In 1989, Mattel apparently wanted a video game hero to promote a new line of action figures, but somehow their request for 'a tough street-fighting vigilante' was interpreted as 'Peter Pan fag with shaved armpits' by Beam Software. I'm not 100% sure about the storyline in this game, but judging by the enemies I'd guess a circus has come to town and gone awry and some guy in a yellow one-piece swimming suit is the only man who can save the day. For some reason, he can only attack in to set ways in each level. In the first level, the techniques at your disposal are the regular punch and a slide kick. In other levels you lose the ability to do this, but suddenly you can use such attacks as 'drop kick', 'body slam' and 'gut knee'. Another is the 'crouch down and ram your head into the nearest crotch' move.

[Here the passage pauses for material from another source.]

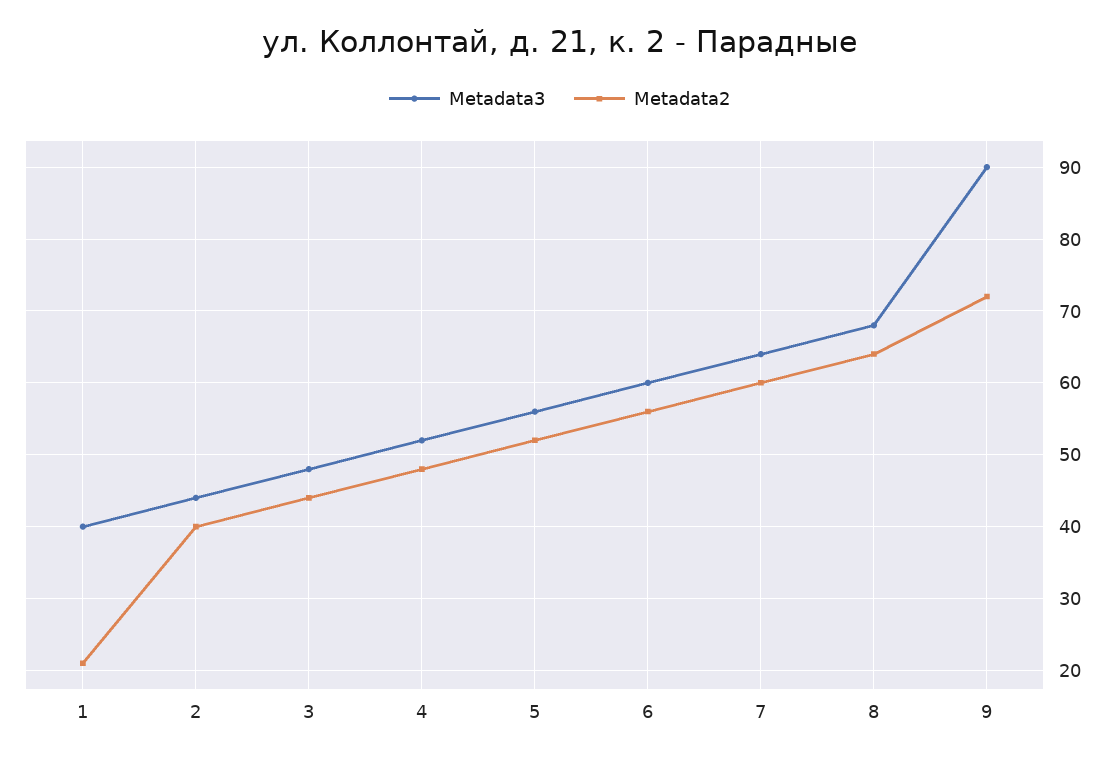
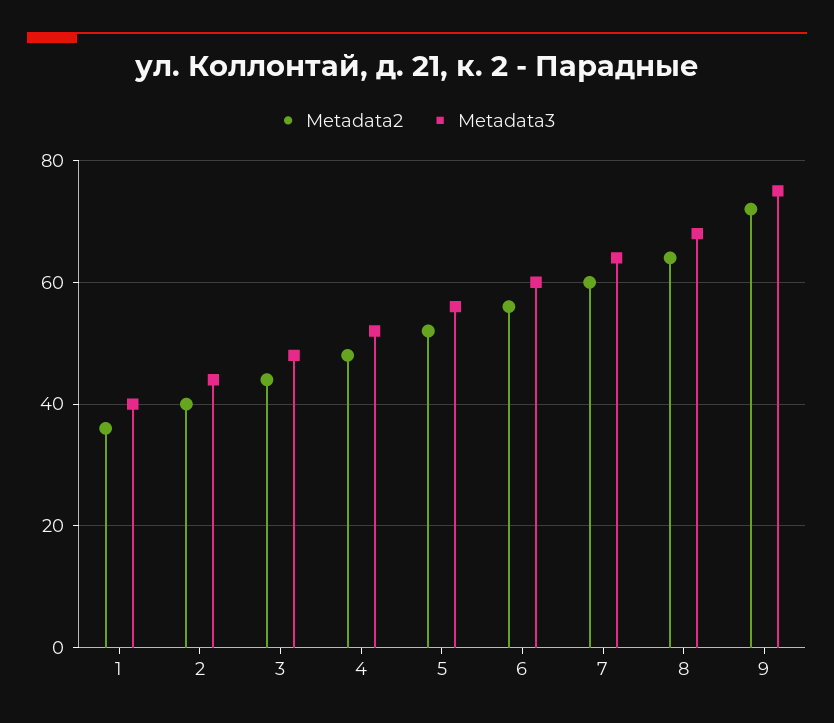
Metadata2, 1: 21 -> 35
Metadata3, 9: 90 -> 75

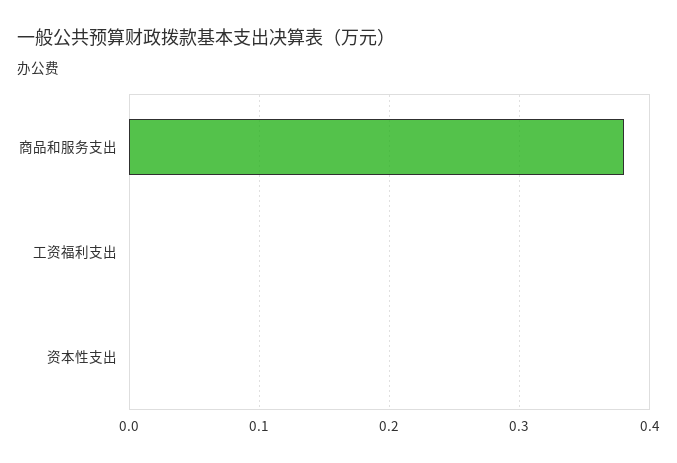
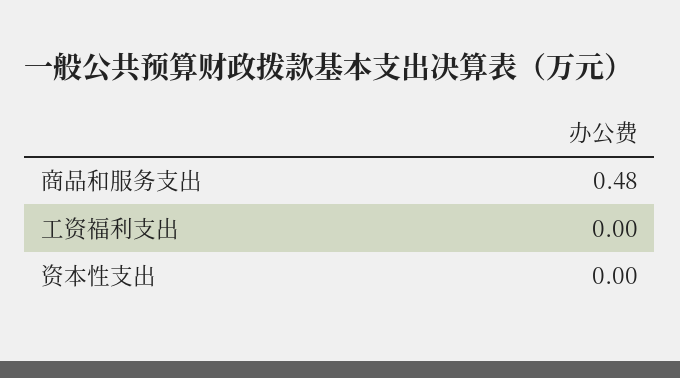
商品和服务支出: 0.38 -> 0.48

More interesting, however, is the 'trip' move, which is used to trip people and to pet dogs. No, seriously. If a dog comes up to you and tries to bite you in the jugular, you can just pet it and it dies.
Be dead! Good boy!
The 'trip' maneuver even has a third function: it lets you fondle people.
This is one of those moments when the graphics designer, project manager or even the damned coffee boy should have stood up and said "Hey guys, it kinda looks like the guy is masturbating that passed-out midget. We better get that fixed." But of course nobody did, and now suddenly the already unconventional hero is also a sexual assaulter and possibly a somnaphiliac or narcophiliac or whatever you're called when you fondle sleeping people.